A new World Bank report predicts that Nigeria’s current economic recession will end in 2017. A statement released by the bank on Wednesday in its January 2017 Global Economic Prospects report said Nigeria can expect to eventually claw its way out of its worst recession in decades by gaining a modest 1 percent growth in GDP. The report also forecasts economic activity in sub-Saharan Africa to witness a 2.9 percent growth as the region adjusts to lower commodity prices on the international market.
“Growth in South Africa is expected to edge up to a 1.1 percent pace this year. Nigeria is forecast to rebound from the recession and grow at a 1 percent pace. Angola is projected to expand at a 1.2 percent pace.” the report reads.
“Sub-Saharan African growth is expected to pick up modestly to 2.9 percent in 2017 as the region continues to adjust to lower commodity prices.
Growth in South Africa and oil exporters is expected to be weaker, while growth in economies that are not natural-resource intensive should remain robust.”
Last August, Nigeria announced that it was in a recession after suffering a successive quarter of negative growth.
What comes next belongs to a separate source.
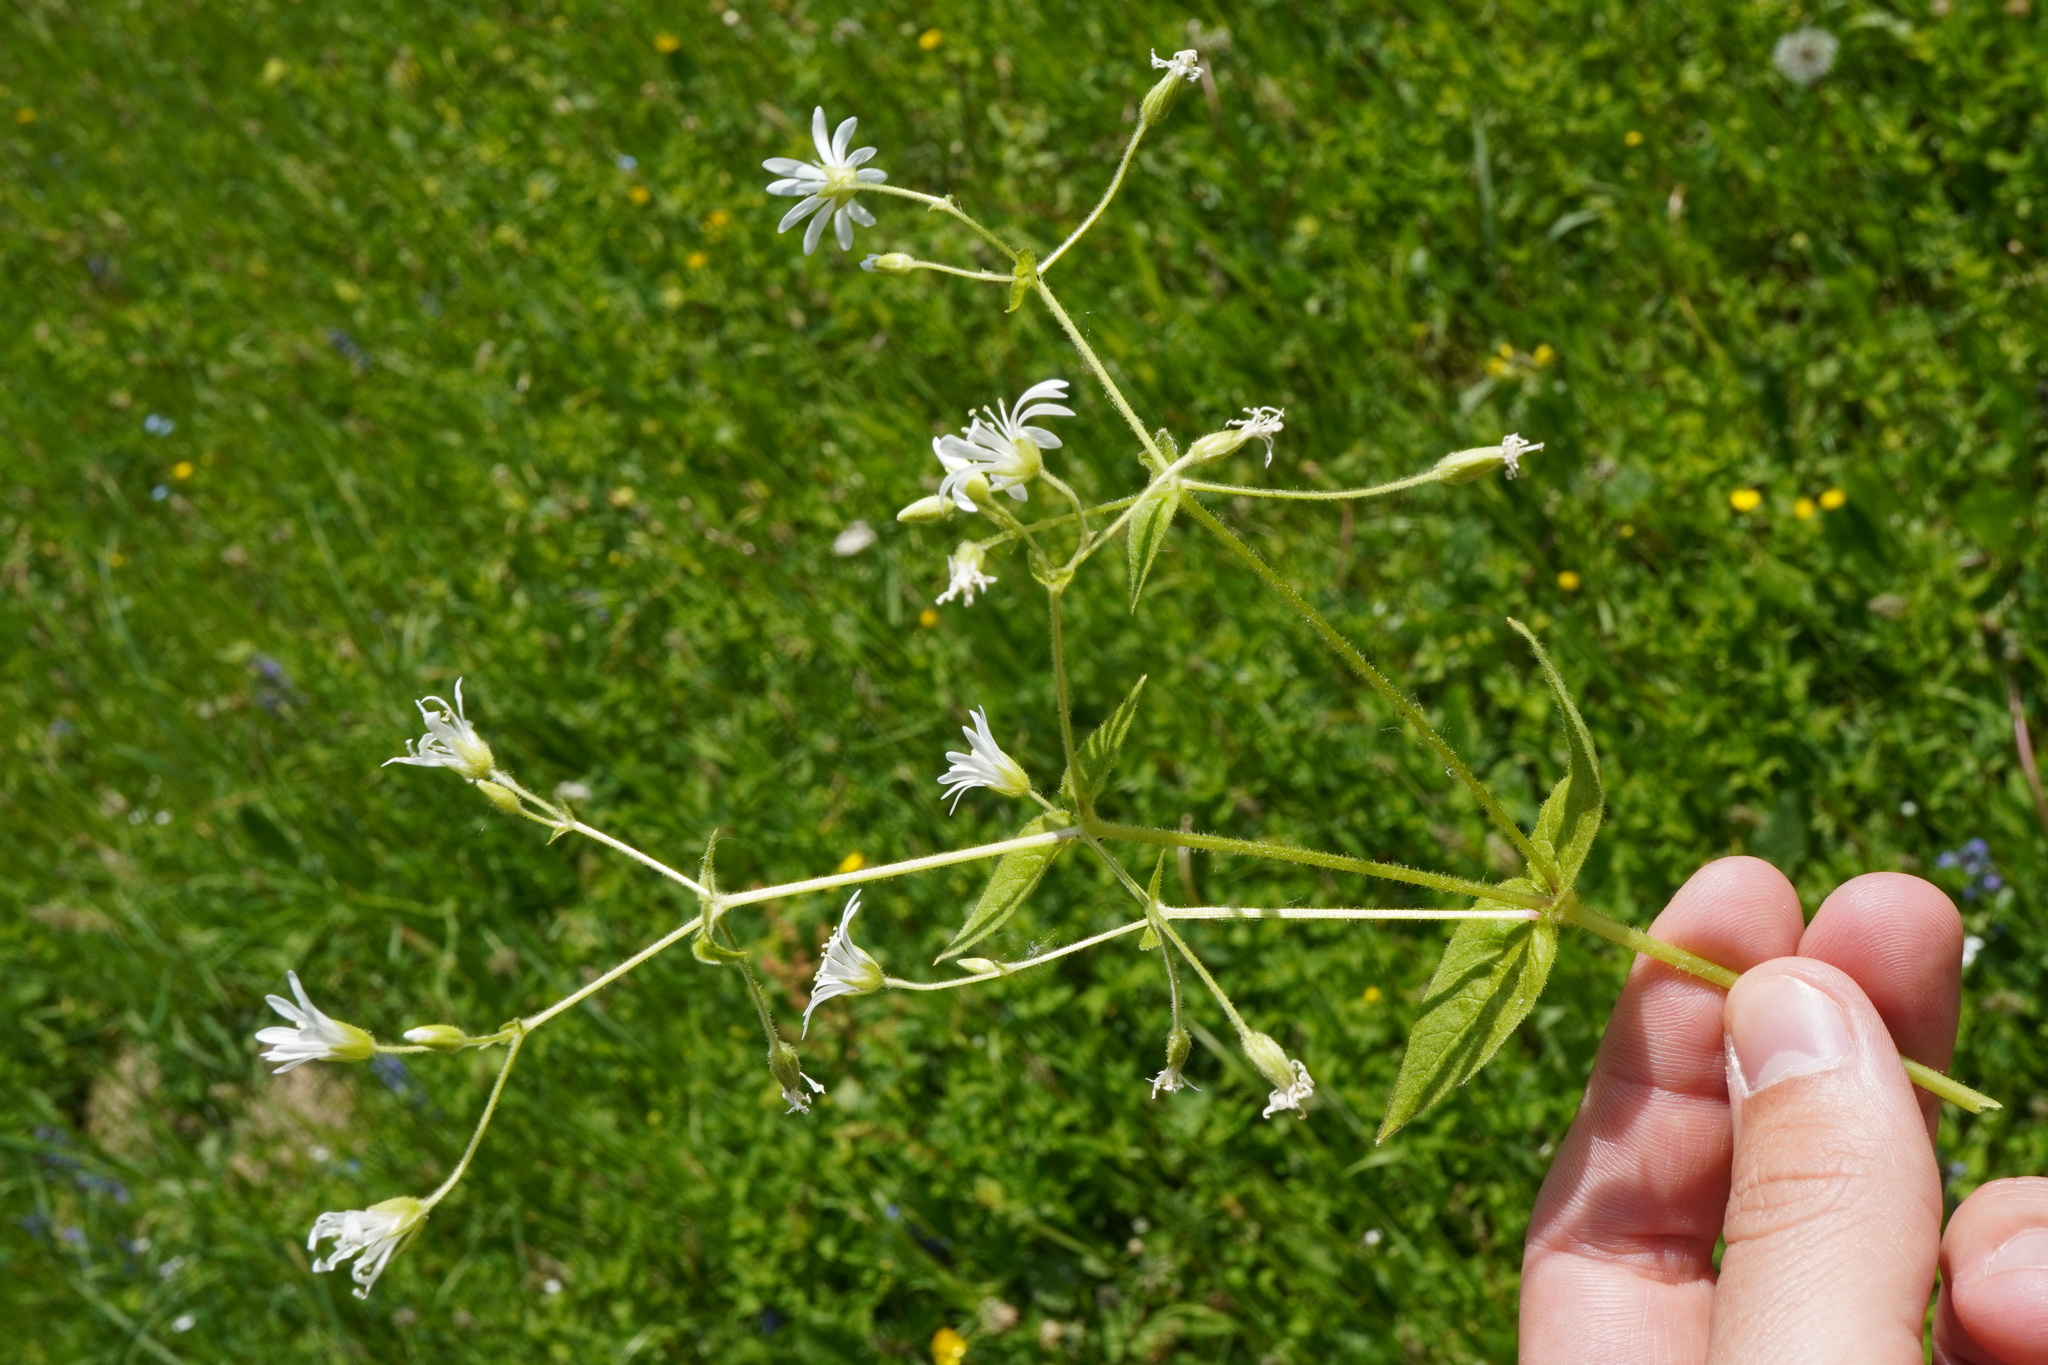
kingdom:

Figures from the country’s Bureau of Statistics show that the Nigerian economy contracted by 2.06 percent in the second quarter of 2016, sliding further from a negative growth of 0.36 percent experienced in the first quarter of the year, resulting in two successive quarters of negative economic growth
The World Bank report also says commodity exporters and developing economies will expand by 2.3 percent in 2017, powered by the recovery of emerging economies like Brazil and Russia after 2016’s abysmal growth of 0.3 percent.
The bank predicts that growth in emerging markets and developing economies as a whole should rise to 4.2 percent this year from 3.4 percent in the year just ended, amid modestly rising commodity prices.
Nigeria is one of several petroleum producing countries around the world that has seen its economies suffer from the slump in crude oil prices. The export of Petroleum products accounts for about 90 percent of Nigeria’s total export revenue. Crude oil prices have crashed from its 2014 peak of about $122 per barrel and now hover at less than $50 per barrel.